Stored records
──────────

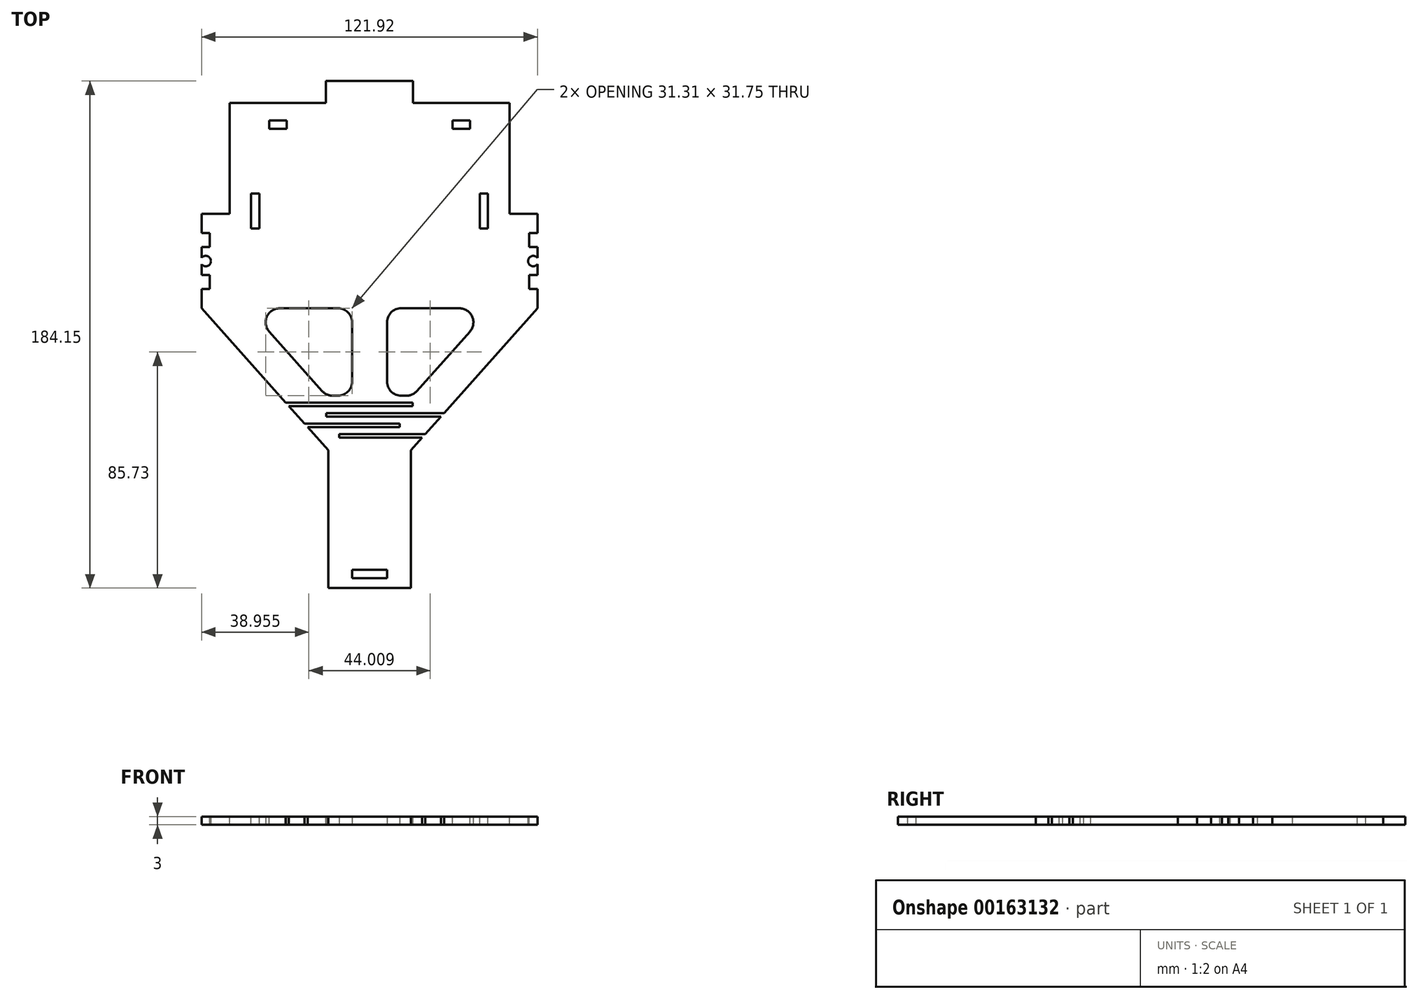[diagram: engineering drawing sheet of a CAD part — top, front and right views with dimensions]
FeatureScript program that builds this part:
annotation { "Feature Type Name" : "Feature", "Feature Type Description" : "" }
export const myFeature = defineFeature(function(context is Context, id is Id, definition is map)
    precondition{}
    {
        {
            var Q0;
            Q0=qCreatedBy(makeId("Top.planeOp"),FACE);
            var sketch = newSketch(context, id + "F0", { "sketchPlane" : qUnion([Q0])});
            skLineSegment(sketch, "E0.bottom", {"start": v(-50.8, 41.28) * mm, "end": v(50.8, 41.28) * mm});
            skLineSegment(sketch, "E0.top", {"start": v(-43.95, -41.28) * mm, "end": v(-6.35, -41.28) * mm});
            skLineSegment(sketch, "E0.left", {"start": v(-50.8, 41.28) * mm, "end": v(-50.8, -6.99) * mm});
            skLineSegment(sketch, "E0.right", {"start": v(50.8, 41.28) * mm, "end": v(50.8, -6.99) * mm});
            skPoint(sketch, "E0.middle", {"position": v(0, 0) * mm});
            skLineSegment(sketch, "E1.0", {"start": v(60.96, -6.98) * mm, "end": v(60.96, -41.28) * mm});
            skLineSegment(sketch, "E2.0", {"start": v(-50.8, -6.98) * mm, "end": v(50.8, -6.98) * mm, "construction": true});
            skLineSegment(sketch, "E3", {"start": v(50.8, -6.98) * mm, "end": v(60.96, -6.98) * mm});
            skPoint(sketch, "E4.orphan", {"position": v(50.8, -41.28) * mm});
            skLineSegment(sketch, "E5", {"start": v(-50.8, -6.98) * mm, "end": v(-60.96, -6.98) * mm});
            skPoint(sketch, "E6.orphan", {"position": v(-50.8, -41.28) * mm});
            skLineSegment(sketch, "E7", {"start": v(-60.96, -6.98) * mm, "end": v(-60.96, -41.28) * mm});
            skLineSegment(sketch, "E8", {"start": v(-60.96, -41.27) * mm, "end": v(-30.42, -75.57) * mm});
            skLineSegment(sketch, "E9", {"start": v(60.96, -41.28) * mm, "end": v(27.02, -79.38) * mm});
            skLineSegment(sketch, "E10", {"start": v(15, -92.88) * mm, "end": v(15, -142.88) * mm});
            skLineSegment(sketch, "E11", {"start": v(15, -142.88) * mm, "end": v(-15, -142.88) * mm});
            skLineSegment(sketch, "E12", {"start": v(-15, -142.88) * mm, "end": v(-15, -92.88) * mm});
            skLineSegment(sketch, "E13.0", {"start": v(-43.95, -41.28) * mm, "end": v(-15.67, -73.03) * mm});
            skLineSegment(sketch, "E14.0", {"start": v(43.95, -41.28) * mm, "end": v(15.67, -73.03) * mm});
            skLineSegment(sketch, "E15", {"start": v(-6.35, -41.28) * mm, "end": v(-6.35, -73.03) * mm});
            skLineSegment(sketch, "E16", {"start": v(6.35, -41.28) * mm, "end": v(6.35, -73.03) * mm});
            skLineSegment(sketch, "E17", {"start": v(-15.67, -73.03) * mm, "end": v(-6.35, -73.03) * mm});
            skLineSegment(sketch, "E18.trimOffspring", {"start": v(6.35, -73.03) * mm, "end": v(15.67, -73.03) * mm});
            skLineSegment(sketch, "E19.trimOffspring", {"start": v(6.35, -41.28) * mm, "end": v(43.95, -41.28) * mm});
            skLineSegment(sketch, "E20", {"start": v(-30.42, -75.57) * mm, "end": v(15.67, -75.57) * mm});
            skLineSegment(sketch, "E21", {"start": v(15.67, -76.84) * mm, "end": v(-29.29, -76.84) * mm});
            skLineSegment(sketch, "E22", {"start": v(27.02, -79.38) * mm, "end": v(-15.67, -79.38) * mm});
            skLineSegment(sketch, "E23", {"start": v(-15.67, -80.65) * mm, "end": v(25.9, -80.65) * mm});
            skLineSegment(sketch, "E24", {"start": v(15.67, -75.57) * mm, "end": v(15.67, -76.84) * mm});
            skLineSegment(sketch, "E25", {"start": v(-15.67, -79.38) * mm, "end": v(-15.67, -80.65) * mm});
            skLineSegment(sketch, "E26.0.1.0", {"start": v(-30.42, -83.19) * mm, "end": v(-23.63, -83.19) * mm, "construction": true});
            skLineSegment(sketch, "E26.0.1.1", {"start": v(11.01, -84.46) * mm, "end": v(-22.5, -84.46) * mm});
            skLineSegment(sketch, "E26.0.1.2", {"start": v(20.24, -87) * mm, "end": v(-11.01, -87) * mm});
            skLineSegment(sketch, "E26.0.1.3", {"start": v(-11.01, -88.27) * mm, "end": v(19.1, -88.27) * mm});
            skLineSegment(sketch, "E26.direction1", {"start": v(-29.29, -76.84) * mm, "end": v(-2.76, -76.84) * mm, "construction": true});
            skLineSegment(sketch, "E26.direction2", {"start": v(-29.29, -76.84) * mm, "end": v(-29.29, -84.46) * mm, "construction": true});
            skLineSegment(sketch, "E27", {"start": v(11.01, -83.19) * mm, "end": v(11.01, -84.46) * mm});
            skPoint(sketch, "E27.startSnap0", {"position": v(11.01, -73.03) * mm});
            skLineSegment(sketch, "E28", {"start": v(-11.01, -87) * mm, "end": v(-11.01, -88.27) * mm});
            skPoint(sketch, "E28.startSnap0", {"position": v(-11.01, -73.03) * mm});
            skLineSegment(sketch, "E29.trimOffspring", {"start": v(-23.63, -83.19) * mm, "end": v(11.01, -83.19) * mm});
            skLineSegment(sketch, "E30.trimOffspring", {"start": v(-29.29, -76.84) * mm, "end": v(-23.63, -83.19) * mm});
            skLineSegment(sketch, "E31.trimOffspring", {"start": v(-22.5, -84.46) * mm, "end": v(-15, -92.88) * mm});
            skLineSegment(sketch, "E32.trimOffspring", {"start": v(19.1, -88.27) * mm, "end": v(15, -92.88) * mm});
            skLineSegment(sketch, "E33.trimOffspring", {"start": v(25.9, -80.65) * mm, "end": v(20.24, -87) * mm});
            skSolve(sketch);
        }
        {
            var Q0;
            Q0 = qSketchRegion(id + "F0", true);
            extrude(context, id + "F1", {"entities" : qUnion([Q0]), "depth" : 3 * mm});
        }
        {
            var Q0;
            Q0=makeQuery(id+"F1.opExtrude","CAP_FACE",FACE,{"disambiguationData":[OSD([sQuery(id+"F0.wireOp",EDGE,"E0.bottom"),sQuery(id+"F0.wireOp",EDGE,"E0.top"),sQuery(id+"F0.wireOp",EDGE,"E0.left"),sQuery(id+"F0.wireOp",EDGE,"E0.right"),sQuery(id+"F0.wireOp",EDGE,"E1.0"),sQuery(id+"F0.wireOp",EDGE,"E3"),sQuery(id+"F0.wireOp",EDGE,"E5"),sQuery(id+"F0.wireOp",EDGE,"E7")])],"isStart":false});
            var sketch = newSketch(context, id + "F2", { "sketchPlane" : qUnion([Q0])});
            skLineSegment(sketch, "E34.0", {"start": v(-59.46, -6.98) * mm, "end": v(-59.46, -41.28) * mm, "construction": true});
            skLineSegment(sketch, "E35.0", {"start": v(59.46, -6.98) * mm, "end": v(59.46, -41.28) * mm, "construction": true});
            skPoint(sketch, "E36", {"position": v(-59.46, -24.13) * mm});
            skPoint(sketch, "E37", {"position": v(59.46, -24.13) * mm});
            skSolve(sketch);
        }
        {
            var Q0;
            Q0=sQuery(id+"F2.wireOp",VERTEX,"E36");
            var Q1;
            Q1=sQuery(id+"F2.wireOp",VERTEX,"E37");
            var Q2;
            Q2=makeQuery(id+"F1.opExtrude","SWEPT_BODY",BODY,{"disambiguationData":[OSD([sQuery(id+"F0.wireOp",EDGE,"E0.bottom"),sQuery(id+"F0.wireOp",EDGE,"E0.top"),sQuery(id+"F0.wireOp",EDGE,"E0.left"),sQuery(id+"F0.wireOp",EDGE,"E0.right"),sQuery(id+"F0.wireOp",EDGE,"E1.0"),sQuery(id+"F0.wireOp",EDGE,"E3"),sQuery(id+"F0.wireOp",EDGE,"E5"),sQuery(id+"F0.wireOp",EDGE,"E7")])]});
            hole(context, id + "F3", {"style" : HoleStyle.SIMPLE, "endStyle" : HoleEndStyle.THROUGH, "standardTappedOrClearance" : lookupTablePath({ "standard" : "ANSI", "fit" : "Normal (ASME)", "size" : "#6", "type" : "Clearance" }), "standardBlindInLast" : lookupTablePath({ "fit" : "Free", "standard" : "ANSI", "size" : "#6", "type" : "Clearance" }), "holeDiameter" : 3.8 * mm, "locations" : qUnion([Q0, Q1]), "scope" : qUnion([Q2]), "isTappedThrough" : true});
        }
        {
            var Q0;
            Q0=makeQuery(id+"F1.opExtrude","CAP_FACE",FACE,{"disambiguationData":[OSD([sQuery(id+"F0.wireOp",EDGE,"E0.bottom"),sQuery(id+"F0.wireOp",EDGE,"E0.top"),sQuery(id+"F0.wireOp",EDGE,"E0.left"),sQuery(id+"F0.wireOp",EDGE,"E0.right"),sQuery(id+"F0.wireOp",EDGE,"E1.0"),sQuery(id+"F0.wireOp",EDGE,"E3"),sQuery(id+"F0.wireOp",EDGE,"E5"),sQuery(id+"F0.wireOp",EDGE,"E7")])],"isStart":false});
            var sketch = newSketch(context, id + "F4", { "sketchPlane" : qUnion([Q0])});
            skLineSegment(sketch, "E38.0", {"start": v(-57.96, -6.98) * mm, "end": v(-57.96, -34.93) * mm, "construction": true});
            skLineSegment(sketch, "E39", {"start": v(-60.96, -29.21) * mm, "end": v(-57.96, -29.21) * mm});
            skLineSegment(sketch, "E40", {"start": v(-60.96, -34.3) * mm, "end": v(-57.96, -34.3) * mm});
            skLineSegment(sketch, "E41", {"start": v(-60.96, -19.05) * mm, "end": v(-57.96, -19.05) * mm});
            skLineSegment(sketch, "E42", {"start": v(-60.96, -13.97) * mm, "end": v(-57.96, -13.97) * mm});
            skLineSegment(sketch, "E43", {"start": v(-57.96, -13.97) * mm, "end": v(-57.96, -19.05) * mm});
            skLineSegment(sketch, "E44", {"start": v(-57.96, -29.21) * mm, "end": v(-57.96, -34.3) * mm});
            skLineSegment(sketch, "E45", {"start": v(-60.96, -29.21) * mm, "end": v(-60.96, -34.3) * mm});
            skLineSegment(sketch, "E46", {"start": v(-60.96, -13.97) * mm, "end": v(-60.96, -19.05) * mm});
            skLineSegment(sketch, "E47.0", {"start": v(57.96, -34.93) * mm, "end": v(57.96, -6.98) * mm, "construction": true});
            skLineSegment(sketch, "E48", {"start": v(60.96, -19.05) * mm, "end": v(57.96, -19.05) * mm});
            skLineSegment(sketch, "E49", {"start": v(60.96, -13.97) * mm, "end": v(57.96, -13.97) * mm});
            skLineSegment(sketch, "E50", {"start": v(60.96, -29.21) * mm, "end": v(57.96, -29.21) * mm});
            skLineSegment(sketch, "E51", {"start": v(60.96, -34.3) * mm, "end": v(57.96, -34.3) * mm});
            skLineSegment(sketch, "E52", {"start": v(57.96, -34.3) * mm, "end": v(57.96, -29.21) * mm});
            skLineSegment(sketch, "E53", {"start": v(57.96, -19.05) * mm, "end": v(57.96, -13.97) * mm});
            skLineSegment(sketch, "E54", {"start": v(60.96, -19.05) * mm, "end": v(60.96, -13.97) * mm});
            skLineSegment(sketch, "E55", {"start": v(60.96, -34.3) * mm, "end": v(60.96, -29.21) * mm});
            skLineSegment(sketch, "E56.bottom", {"start": v(-50.8, 41.28) * mm, "end": v(-15.8, 41.28) * mm});
            skLineSegment(sketch, "E56.top", {"start": v(-50.8, 33.28) * mm, "end": v(-15.8, 33.28) * mm});
            skLineSegment(sketch, "E56.left", {"start": v(-50.8, 41.28) * mm, "end": v(-50.8, 33.28) * mm});
            skLineSegment(sketch, "E56.right", {"start": v(-15.8, 41.28) * mm, "end": v(-15.8, 33.28) * mm});
            skLineSegment(sketch, "E57.bottom", {"start": v(50.8, 41.28) * mm, "end": v(15.8, 41.28) * mm});
            skLineSegment(sketch, "E57.top", {"start": v(50.8, 33.28) * mm, "end": v(15.8, 33.28) * mm});
            skLineSegment(sketch, "E57.left", {"start": v(50.8, 41.28) * mm, "end": v(50.8, 33.28) * mm});
            skLineSegment(sketch, "E57.right", {"start": v(15.8, 41.28) * mm, "end": v(15.8, 33.28) * mm});
            skLineSegment(sketch, "E58.bottom", {"start": v(-36.47, 26.93) * mm, "end": v(-30.12, 26.93) * mm});
            skLineSegment(sketch, "E58.top", {"start": v(-36.47, 23.93) * mm, "end": v(-30.12, 23.93) * mm});
            skLineSegment(sketch, "E58.left", {"start": v(-36.47, 26.93) * mm, "end": v(-36.47, 23.93) * mm});
            skLineSegment(sketch, "E58.right", {"start": v(-30.12, 26.93) * mm, "end": v(-30.12, 23.93) * mm});
            skPoint(sketch, "E58.middle", {"position": v(-33.3, 25.43) * mm});
            skPoint(sketch, "E58.middle.positionSnap0", {"position": v(-33.3, 33.28) * mm});
            skPoint(sketch, "E58.centerSnap0", {"position": v(-33.3, 33.28) * mm});
            skLineSegment(sketch, "E59.bottom", {"start": v(30.13, 26.93) * mm, "end": v(36.48, 26.93) * mm});
            skLineSegment(sketch, "E59.top", {"start": v(30.13, 23.93) * mm, "end": v(36.48, 23.93) * mm});
            skLineSegment(sketch, "E59.left", {"start": v(30.13, 26.93) * mm, "end": v(30.13, 23.93) * mm});
            skLineSegment(sketch, "E59.right", {"start": v(36.48, 26.93) * mm, "end": v(36.48, 23.93) * mm});
            skPoint(sketch, "E59.middle", {"position": v(33.3, 25.43) * mm});
            skPoint(sketch, "E59.middle.positionSnap0", {"position": v(-30.12, 25.43) * mm});
            skPoint(sketch, "E59.middle.positionSnap1", {"position": v(33.3, 33.28) * mm});
            skPoint(sketch, "E59.centerSnap0", {"position": v(-30.12, 25.43) * mm});
            skPoint(sketch, "E59.centerSnap1", {"position": v(33.3, 33.28) * mm});
            skLineSegment(sketch, "E60", {"start": v(0, 0) * mm, "end": v(0, -44.7) * mm, "construction": true});
            skLineSegment(sketch, "E61.bottom", {"start": v(40, -12.28) * mm, "end": v(43, -12.28) * mm});
            skLineSegment(sketch, "E61.top", {"start": v(40, 0.42) * mm, "end": v(43, 0.42) * mm});
            skLineSegment(sketch, "E61.left", {"start": v(40, -12.28) * mm, "end": v(40, 0.42) * mm});
            skLineSegment(sketch, "E61.right", {"start": v(43, -12.28) * mm, "end": v(43, 0.42) * mm});
            skLineSegment(sketch, "E62.bottom", {"start": v(-43, -12.28) * mm, "end": v(-40, -12.28) * mm});
            skLineSegment(sketch, "E62.top", {"start": v(-43, 0.42) * mm, "end": v(-40, 0.42) * mm});
            skLineSegment(sketch, "E62.left", {"start": v(-43, -12.28) * mm, "end": v(-43, 0.42) * mm});
            skLineSegment(sketch, "E62.right", {"start": v(-40, -12.28) * mm, "end": v(-40, 0.42) * mm});
            skLineSegment(sketch, "E63.bottom", {"start": v(6.35, -136.3) * mm, "end": v(-6.35, -136.3) * mm});
            skLineSegment(sketch, "E63.top", {"start": v(6.35, -139.3) * mm, "end": v(-6.35, -139.3) * mm});
            skLineSegment(sketch, "E63.left", {"start": v(6.35, -136.3) * mm, "end": v(6.35, -139.3) * mm});
            skLineSegment(sketch, "E63.right", {"start": v(-6.35, -136.3) * mm, "end": v(-6.35, -139.3) * mm});
            skPoint(sketch, "E63.middle", {"position": v(0, -137.8) * mm});
            skLineSegment(sketch, "E64.0", {"start": v(15, -137.8) * mm, "end": v(-15, -137.8) * mm, "construction": true});
            skSolve(sketch);
        }
        {
            var Q0;
            Q0 = qSketchRegion(id + "F4", true);
            extrude(context, id + "F5", {"entities" : qUnion([Q0]), "operationType" : NewBodyOperationType.REMOVE, "endBound" : BoundingType.THROUGH_ALL, "oppositeDirection" : true, "depth" : 25.4 * mm});
        }
        {
            var Q0;
            Q0=makeQuery(id+"F1.opExtrude","SWEPT_EDGE",EDGE,{"disambiguationData":[OSD([sQuery(id+"F0.wireOp",EDGE,"E0.top"),sQuery(id+"F0.wireOp",EDGE,"E13.0")])]});
            var Q1;
            Q1=makeQuery(id+"F1.opExtrude","SWEPT_EDGE",EDGE,{"disambiguationData":[OSD([sQuery(id+"F0.wireOp",EDGE,"E0.top"),sQuery(id+"F0.wireOp",EDGE,"E15")])]});
            var Q2;
            Q2=makeQuery(id+"F1.opExtrude","SWEPT_EDGE",EDGE,{"disambiguationData":[OSD([sQuery(id+"F0.wireOp",EDGE,"E14.0"),sQuery(id+"F0.wireOp",EDGE,"E19.trimOffspring")])]});
            var Q3;
            Q3=makeQuery(id+"F1.opExtrude","SWEPT_EDGE",EDGE,{"disambiguationData":[OSD([sQuery(id+"F0.wireOp",EDGE,"E16"),sQuery(id+"F0.wireOp",EDGE,"E19.trimOffspring")])]});
            var Q4;
            Q4=makeQuery(id+"F1.opExtrude","SWEPT_EDGE",EDGE,{"disambiguationData":[OSD([sQuery(id+"F0.wireOp",EDGE,"E14.0"),sQuery(id+"F0.wireOp",EDGE,"E18.trimOffspring")])]});
            var Q5;
            Q5=makeQuery(id+"F1.opExtrude","SWEPT_EDGE",EDGE,{"disambiguationData":[OSD([sQuery(id+"F0.wireOp",EDGE,"E13.0"),sQuery(id+"F0.wireOp",EDGE,"E17")])]});
            var Q6;
            Q6=makeQuery(id+"F1.opExtrude","SWEPT_EDGE",EDGE,{"disambiguationData":[OSD([sQuery(id+"F0.wireOp",EDGE,"E15"),sQuery(id+"F0.wireOp",EDGE,"E17")])]});
            var Q7;
            Q7=makeQuery(id+"F1.opExtrude","SWEPT_EDGE",EDGE,{"disambiguationData":[OSD([sQuery(id+"F0.wireOp",EDGE,"E16"),sQuery(id+"F0.wireOp",EDGE,"E18.trimOffspring")])]});
            fillet(context, id + "F6", {"entities" : qUnion([Q0, Q1, Q2, Q3, Q4, Q5, Q6, Q7]), "radius" : 5.08 * mm, "tangentPropagation" : true, "allowEdgeOverflow" : false});
        }
    });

──────────

--- DIRECTIONS ---
Edit the data from its beginning through the line containing "v(-60.96, -41.27) *", replacing "myFeature" with "partFeature" and keeping everything else unchanged. Leave the pictures out of your answer.

--- TASK OUTPUT ---
[diagram: engineering drawing sheet of a CAD part — top, front and right views with dimensions]
FeatureScript program that builds this part:
annotation { "Feature Type Name" : "Feature", "Feature Type Description" : "" }
export const partFeature = defineFeature(function(context is Context, id is Id, definition is map)
    precondition{}
    {
        {
            var Q0;
            Q0=qCreatedBy(makeId("Top.planeOp"),FACE);
            var sketch = newSketch(context, id + "F0", { "sketchPlane" : qUnion([Q0])});
            skLineSegment(sketch, "E0.bottom", {"start": v(-50.8, 41.28) * mm, "end": v(50.8, 41.28) * mm});
            skLineSegment(sketch, "E0.top", {"start": v(-43.95, -41.28) * mm, "end": v(-6.35, -41.28) * mm});
            skLineSegment(sketch, "E0.left", {"start": v(-50.8, 41.28) * mm, "end": v(-50.8, -6.99) * mm});
            skLineSegment(sketch, "E0.right", {"start": v(50.8, 41.28) * mm, "end": v(50.8, -6.99) * mm});
            skPoint(sketch, "E0.middle", {"position": v(0, 0) * mm});
            skLineSegment(sketch, "E1.0", {"start": v(60.96, -6.98) * mm, "end": v(60.96, -41.28) * mm});
            skLineSegment(sketch, "E2.0", {"start": v(-50.8, -6.98) * mm, "end": v(50.8, -6.98) * mm, "construction": true});
            skLineSegment(sketch, "E3", {"start": v(50.8, -6.98) * mm, "end": v(60.96, -6.98) * mm});
            skPoint(sketch, "E4.orphan", {"position": v(50.8, -41.28) * mm});
            skLineSegment(sketch, "E5", {"start": v(-50.8, -6.98) * mm, "end": v(-60.96, -6.98) * mm});
            skPoint(sketch, "E6.orphan", {"position": v(-50.8, -41.28) * mm});
            skLineSegment(sketch, "E7", {"start": v(-60.96, -6.98) * mm, "end": v(-60.96, -41.28) * mm});
            skLineSegment(sketch, "E8", {"start": v(-60.96, -41.27) * mm, "end": v(-30.42, -75.57) * mm});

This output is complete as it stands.